**DATA FOR THE TASK:**
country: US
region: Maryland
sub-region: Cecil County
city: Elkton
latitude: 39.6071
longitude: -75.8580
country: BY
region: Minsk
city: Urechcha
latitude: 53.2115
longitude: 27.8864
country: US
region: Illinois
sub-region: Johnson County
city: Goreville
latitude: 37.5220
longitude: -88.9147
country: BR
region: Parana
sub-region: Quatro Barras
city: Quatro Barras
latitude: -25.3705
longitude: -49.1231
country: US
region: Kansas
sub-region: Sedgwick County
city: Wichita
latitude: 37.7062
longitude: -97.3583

* * *

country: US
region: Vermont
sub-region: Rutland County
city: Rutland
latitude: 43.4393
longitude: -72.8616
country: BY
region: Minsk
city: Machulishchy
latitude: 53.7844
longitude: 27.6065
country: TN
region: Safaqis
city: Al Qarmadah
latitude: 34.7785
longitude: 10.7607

**EXERCISE TASK:** Extract from the records above every line that contains the string "latitude", matching its case exactly, and copy each line in full.

**RESPONSE:**
latitude: 39.6071
latitude: 53.2115
latitude: 37.5220
latitude: -25.3705
latitude: 37.7062
latitude: 43.4393
latitude: 53.7844
latitude: 34.7785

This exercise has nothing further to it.